-- PROMPT --
Reproduce each of the rows below word for word, leaving out the pictures.

-- Chart comprehension data --
__________

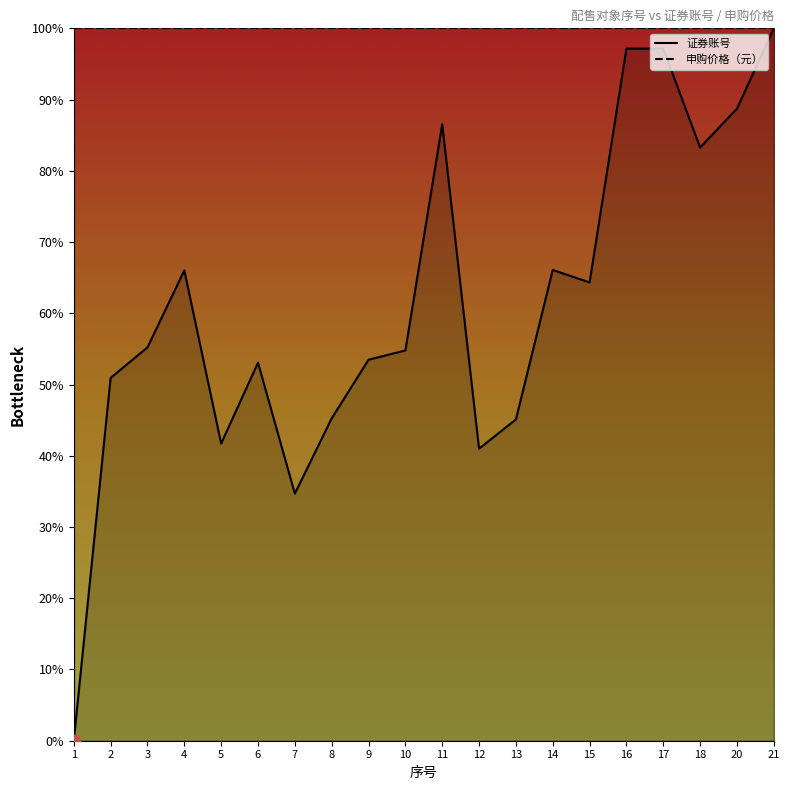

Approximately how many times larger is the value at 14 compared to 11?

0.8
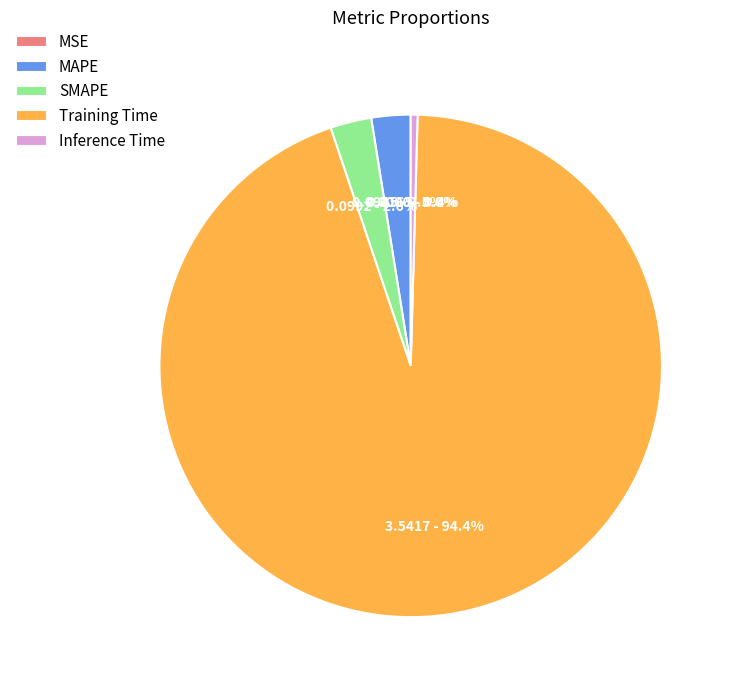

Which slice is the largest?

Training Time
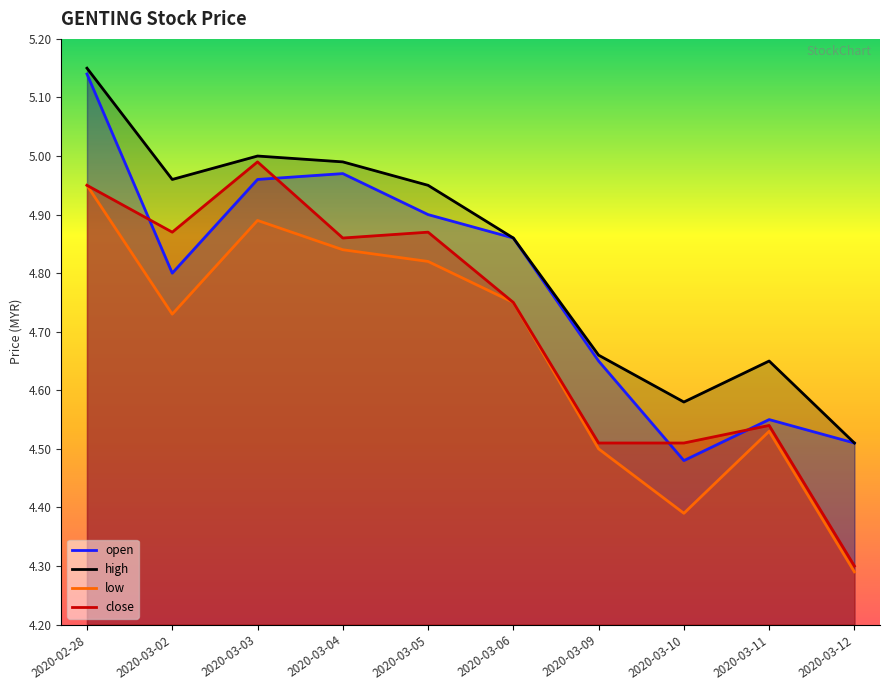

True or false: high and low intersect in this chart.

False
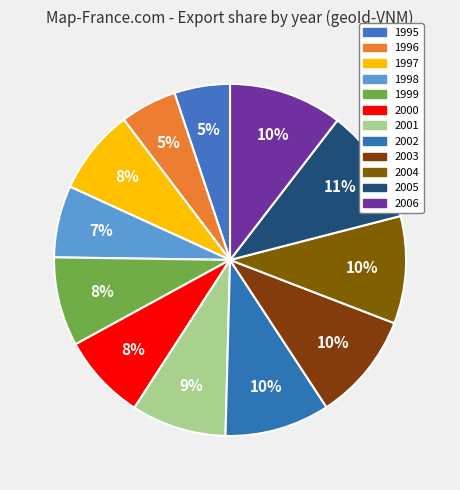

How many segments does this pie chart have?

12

__________

-- TASK OUTPUT --
Approximately how many times larger is the value at 14 compared to 11?

0.8

Which slice is the largest?

Training Time

True or false: high and low intersect in this chart.

False

How many segments does this pie chart have?

12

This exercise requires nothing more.